Source data

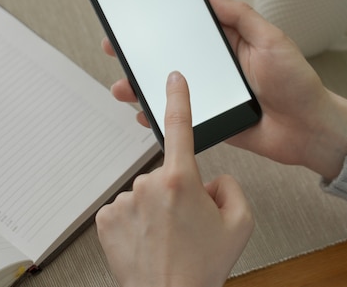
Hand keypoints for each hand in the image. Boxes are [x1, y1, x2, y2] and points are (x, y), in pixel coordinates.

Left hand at [96, 72, 253, 286]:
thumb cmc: (201, 267)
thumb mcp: (240, 224)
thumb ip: (231, 187)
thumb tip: (211, 180)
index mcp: (182, 180)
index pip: (181, 127)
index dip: (178, 98)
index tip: (173, 78)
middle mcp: (149, 185)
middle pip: (168, 174)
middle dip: (178, 192)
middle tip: (186, 225)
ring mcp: (124, 201)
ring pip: (146, 193)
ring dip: (156, 208)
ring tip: (167, 238)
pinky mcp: (106, 217)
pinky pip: (126, 207)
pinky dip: (136, 220)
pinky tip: (147, 240)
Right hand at [102, 0, 346, 179]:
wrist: (310, 129)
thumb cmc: (298, 83)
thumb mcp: (271, 39)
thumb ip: (240, 17)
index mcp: (229, 44)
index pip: (187, 29)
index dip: (160, 24)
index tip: (135, 19)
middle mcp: (216, 68)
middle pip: (170, 58)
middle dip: (141, 55)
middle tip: (116, 49)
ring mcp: (211, 95)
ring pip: (169, 88)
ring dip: (143, 86)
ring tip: (123, 86)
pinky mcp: (211, 120)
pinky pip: (180, 117)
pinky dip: (160, 116)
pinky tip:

▸ YOUR INSTRUCTIONS: Extract every line of the data exactly; pictures stay out.

▸ RESPONSE AREA:
Hand keypoints for each hand in the image. Boxes are [x1, y1, x2, y2] and points are (x, y), in pixel coordinates.

Left hand at [96, 72, 253, 286]:
thumb cmc: (201, 267)
thumb mcp: (240, 224)
thumb ip: (231, 187)
thumb tip: (211, 180)
index mcp: (182, 180)
index pip: (181, 127)
index dip: (178, 98)
index tip: (173, 78)
middle mcp: (149, 185)
middle pip: (168, 174)
middle dip: (178, 192)
middle tip: (186, 225)
ring mcp: (124, 201)
ring pip: (146, 193)
ring dip: (156, 208)
ring tip: (167, 238)
pinky mcp: (106, 217)
pinky pip: (126, 207)
pinky dip: (136, 220)
pinky tip: (147, 240)
Right hand at [102, 0, 346, 179]:
wrist: (310, 129)
thumb cmc: (298, 83)
thumb mcp: (271, 39)
thumb ip: (240, 17)
index mcp: (229, 44)
index pip: (187, 29)
index dip: (160, 24)
index tip: (135, 19)
middle mcp: (216, 68)
middle pip: (170, 58)
middle dip: (141, 55)
middle tip: (116, 49)
ring mcp: (211, 95)
ring pip: (169, 88)
ring dip: (143, 86)
ring tip: (123, 86)
pinky mcp: (211, 120)
pinky pip: (180, 117)
pinky dip: (160, 116)
pinky tip:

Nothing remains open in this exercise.